Trop d’idéologie et d’incantations
 
Tout ça pour dire que le procès contre le CFA est beaucoup plus souvent teinté d’idéologie, d’incantations et d’intellectualisme à la petite semaine qu’il n’est soutenu par la raison raisonnante.
On notera à cet égard que mutatis mutandis, ceux-là qui ne se lassent pas de sacquer le CFA au kärcher se recrutent dans les mêmes chapelles que les contempteurs névrotiques de tout ce qui porte le label « francophone ». A commencer par l’Organisation Internationale de la Francophonie (OIF) et tous ses opérateurs institutionnels sans oublier des espaces d’intégration comme l’Union économique et monétaire ouest-africaine, UEMOA, et ses outils d’émission et de financement que sont bien sûr la Banque Centrale des Etats de l’Afrique de l’Ouest (BCEAO) et la BOAD ou Banque ouest-africaine de développement.
Pour nos chevaliers sans peur et sans reproche de l’indépendance à l’état pur, c’est autant de trouvailles sorties du génie néocolonisateur de l’ancienne puissance tutrice pour perpétuer sa mainmise sur la Françafrique sur fond de paternalisme matois.
On a beau leur dire qu’au jour d’aujourd’hui, c’est librement et sans contrainte, par réalisme et éthique de responsabilité que les pays CFA laissent encore les choses en l’Etat, les dévots de l’antinéocolonialisme vous agoniront de tous les quolibets infammants.
On a beau expliquer que cette discipline monétaire et cette rigueur budgétaire que d’autres nous envient sont les fruits du système CFA, les pharisiens du politiquement correct crieront tout de suite haro sur le baudet.
A quoi bon alors leur parler de ces monnaies africaines pourvoyeuses d’inflation à plusieurs chiffres et accoucheuses d’élites faisant leurs emplettes en dollars US ou même en euros pendant que les masses populaires sont livrées, elles, aux affres du marché noir ?
 
Un CFAphile indécrotable
 
L’auteur de ces considérations, on s’en doute, est un partisan maladif du franc CFA. Il s’empresse d’ajouter qu’il ne comprend que dalle à la dialectique monétaire.
Sa CFAphilie est surtout de l’ordre du sentiment, jugez-en vous-même : à un ou deux ans de plus ou de moins, lui et le franc des Colonies Françaises d’Afrique ont le même âge et c’est peu dire.
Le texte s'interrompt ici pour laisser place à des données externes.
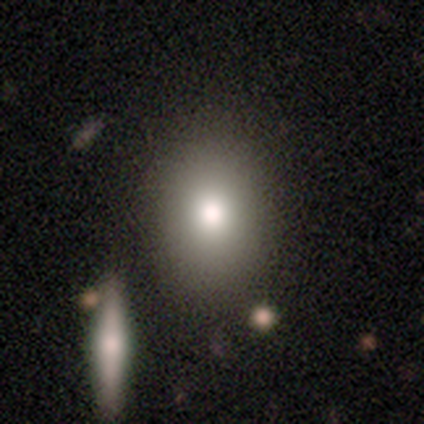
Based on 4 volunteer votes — Smooth or featured?
  - smooth: 75% *
  - star or artifact: 25%
  - featured or disk: 0%
How rounded?
  - in between: 100% *
  - round: 0%
  - cigar-shaped: 0%
Merging?
  - none: 67% *
  - minor disturbance: 33%
  - major disturbance: 0%
  - merger: 0%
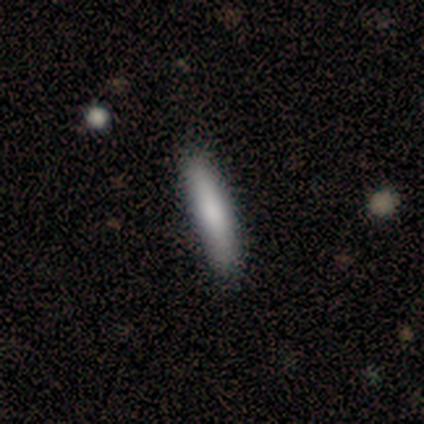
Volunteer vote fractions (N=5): Smooth or featured?
  - smooth: 100% *
  - featured or disk: 0%
  - star or artifact: 0%
How rounded?
  - cigar-shaped: 100% *
  - round: 0%
  - in between: 0%
Merging?
  - none: 100% *
  - minor disturbance: 0%
  - major disturbance: 0%
  - merger: 0%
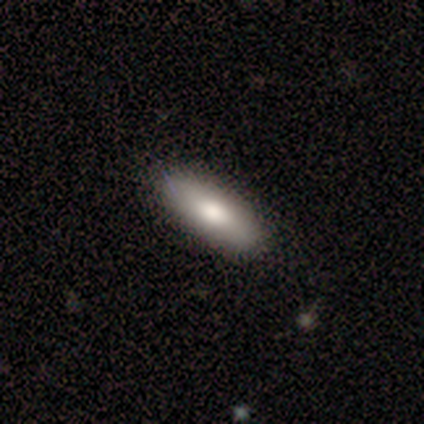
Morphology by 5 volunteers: smooth_or_featured: smooth (p=0.60) [alt: featured or disk p=0.20]
how_rounded: in between (p=0.67) [alt: cigar-shaped p=0.33]
merging: none (p=1.00)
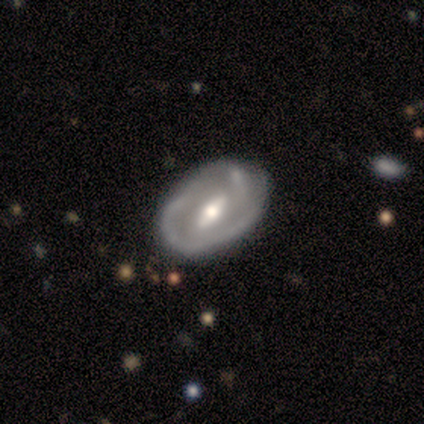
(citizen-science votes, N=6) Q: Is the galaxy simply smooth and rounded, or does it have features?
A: featured or disk — 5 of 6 (83%).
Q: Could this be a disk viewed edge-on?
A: no — 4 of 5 (80%).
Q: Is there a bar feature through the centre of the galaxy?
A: strong — 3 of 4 (75%).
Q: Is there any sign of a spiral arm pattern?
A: yes — 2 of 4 (50%, tied with no).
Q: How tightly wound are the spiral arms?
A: tight — 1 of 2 (50%, tied with medium).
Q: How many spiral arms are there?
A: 2 — 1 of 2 (50%, tied with can't tell).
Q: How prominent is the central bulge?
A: moderate — 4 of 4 (100%).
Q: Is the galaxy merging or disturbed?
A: none — 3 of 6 (50%).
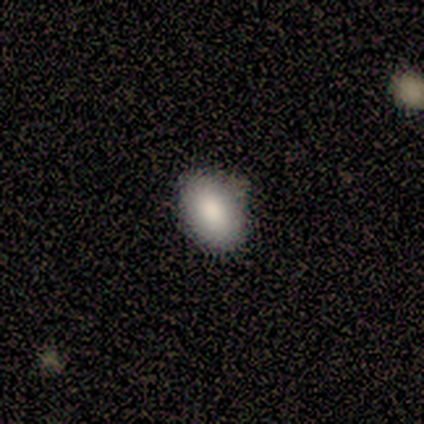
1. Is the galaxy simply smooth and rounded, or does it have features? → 100% smooth, 0% featured or disk, 0% star or artifact.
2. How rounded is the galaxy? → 100% in between, 0% round, 0% cigar-shaped.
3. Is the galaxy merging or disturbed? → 80% none, 20% minor disturbance, 0% major disturbance, 0% merger.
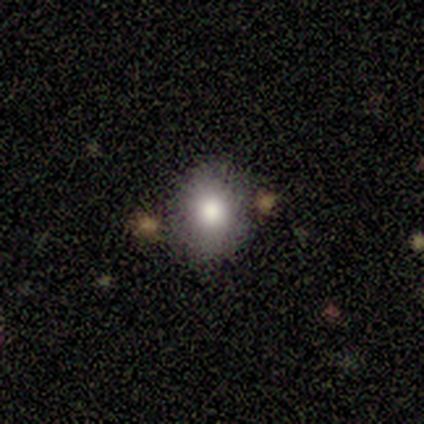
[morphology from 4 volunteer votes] Smooth or featured?
  - smooth: 75% *
  - featured or disk: 25%
  - star or artifact: 0%
How rounded?
  - round: 67% *
  - in between: 33%
  - cigar-shaped: 0%
Merging?
  - none: 75% *
  - minor disturbance: 25%
  - major disturbance: 0%
  - merger: 0%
On les appelait d’ailleurs dans nos contrées les enfants du wakivongo, ou papier-monnaie.
C’est, en effet, dans les années 42-43 que cette monnaie papier a commencé à bien circuler dans les pays de l’Hiterland comme la Haute-Volta (4). Ceux de cette époque se souviennent avec un certain frémissement poétique de la mythique coupure de dix (10) francs frappée au revers d’une superbe gazelle et à l’avers d’un nègre aux formes appoliniennes bandant son arc.
Heureux l’écolier qui pouvait l’avoir en poche le matin pour s’offrir des friandises variées à l’heure de la récréation, ce qui, soit dit en passant, n’était pas le cas de l’auteur de ces lignes, issu, lui, de parents impécunieux (5). Mais sentimentalisme numismatique mis à part, il reste aujourd’hui encore attaché au CFA parce que, pour parler comme Churchill, c’est la pire des monnaies en attendant qu’on nous en trouve de meilleure. Et en attendant cette Arlésienne, comment bouder le plaisir de pouvoir partir de Ouaga, bivouaquer à Bamako et parader à Dakar sans avoir à se soucier du tournis des taux de change dans ces pays, pas plus qu’on n’est angoissé d’aller « farnienter » à Lomé, Cotonou et Niamey ?
 
Nous y sommes, restons-y
 
Un réajustement sémantique s’impose donc quand on parle de cette monnaie : trêve des ritournelles obsessionnelles du genre « il faut quitter », « il faut abandonner » « il faut liquider » le CFA et patati et patata.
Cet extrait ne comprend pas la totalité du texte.